A: Women in the North are reasonably well-educated and knowledgeable, however the culture in the society has definitely held them back from entering the political arena.
I always encouraged women in the North to enter politics. I have been taking my struggle forward, being the only woman representative in the Provincial Council, where it is dominated by men.
Although the 25 per cent quota is implemented, due to cultural barriers many women in the North who are knowledgeable and eligible have stood away from entering politics and this is quite a sad development.
Also I would like to point out that political parties in the North have included women who were unsuitable for nominations, so that they could be puppets of the dominating males.
Tell us the projects your Ministry has undertaken to support war-affected women?
A: Our Ministry does not have enough funds to support all the affected women. But I have taken up personal and unofficial initiatives to support them.
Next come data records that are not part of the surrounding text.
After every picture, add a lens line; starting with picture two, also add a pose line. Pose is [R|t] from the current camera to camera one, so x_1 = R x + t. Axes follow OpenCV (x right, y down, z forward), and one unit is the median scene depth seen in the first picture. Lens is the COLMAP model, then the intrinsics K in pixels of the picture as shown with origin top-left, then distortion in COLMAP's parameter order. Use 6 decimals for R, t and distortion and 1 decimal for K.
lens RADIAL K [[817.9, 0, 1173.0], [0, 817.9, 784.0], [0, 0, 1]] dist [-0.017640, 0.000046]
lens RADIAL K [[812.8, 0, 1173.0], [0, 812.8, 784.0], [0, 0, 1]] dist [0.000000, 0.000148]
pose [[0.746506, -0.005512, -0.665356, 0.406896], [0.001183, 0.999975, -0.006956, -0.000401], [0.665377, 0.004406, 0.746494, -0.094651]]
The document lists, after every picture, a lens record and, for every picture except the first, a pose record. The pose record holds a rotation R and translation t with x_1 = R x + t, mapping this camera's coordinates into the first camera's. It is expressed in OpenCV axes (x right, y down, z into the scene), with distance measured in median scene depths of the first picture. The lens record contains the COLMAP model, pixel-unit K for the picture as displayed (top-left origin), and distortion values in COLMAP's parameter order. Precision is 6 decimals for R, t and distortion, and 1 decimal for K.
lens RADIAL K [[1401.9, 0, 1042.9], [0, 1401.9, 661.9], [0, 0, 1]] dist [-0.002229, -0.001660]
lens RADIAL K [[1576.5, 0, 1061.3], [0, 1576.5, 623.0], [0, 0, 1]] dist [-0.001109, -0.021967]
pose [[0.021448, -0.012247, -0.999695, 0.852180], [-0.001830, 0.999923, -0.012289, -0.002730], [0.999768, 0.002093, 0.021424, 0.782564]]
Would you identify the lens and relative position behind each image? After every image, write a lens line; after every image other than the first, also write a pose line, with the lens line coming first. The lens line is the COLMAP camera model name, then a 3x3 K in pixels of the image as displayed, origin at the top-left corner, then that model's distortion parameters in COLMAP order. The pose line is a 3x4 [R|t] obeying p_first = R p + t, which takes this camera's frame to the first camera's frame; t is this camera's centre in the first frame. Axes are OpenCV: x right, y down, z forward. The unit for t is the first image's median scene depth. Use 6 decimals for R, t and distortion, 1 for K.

They have benefitted from these initiatives. We lack the support of the central government in developing the projects at provincial level.
We lack cadres in the Ministry to take our projects to grassroot level. I have written to the central government to deal with this issue.
What steps has the Provincial Ministry of Women‘s Affairs taken to curb sexual violence against women in northern society?
A: We have personally attended to cases by providing legal assistance and certain cases are directed by us to the Police to take further action.
We want to initiate steps to avoid sexual violence-related incidents. However, we also have a special unit which treats and provides support to victims of sexual violence.
In the current context, how do you view the contribution of the TNA to find a political solution?
A: During my four-year political involvement, I have realized that the Tamil people will not get a political solution. When there is no initiative to ensure accountability for human rights violation, it is quite clear that we will not get a political solution.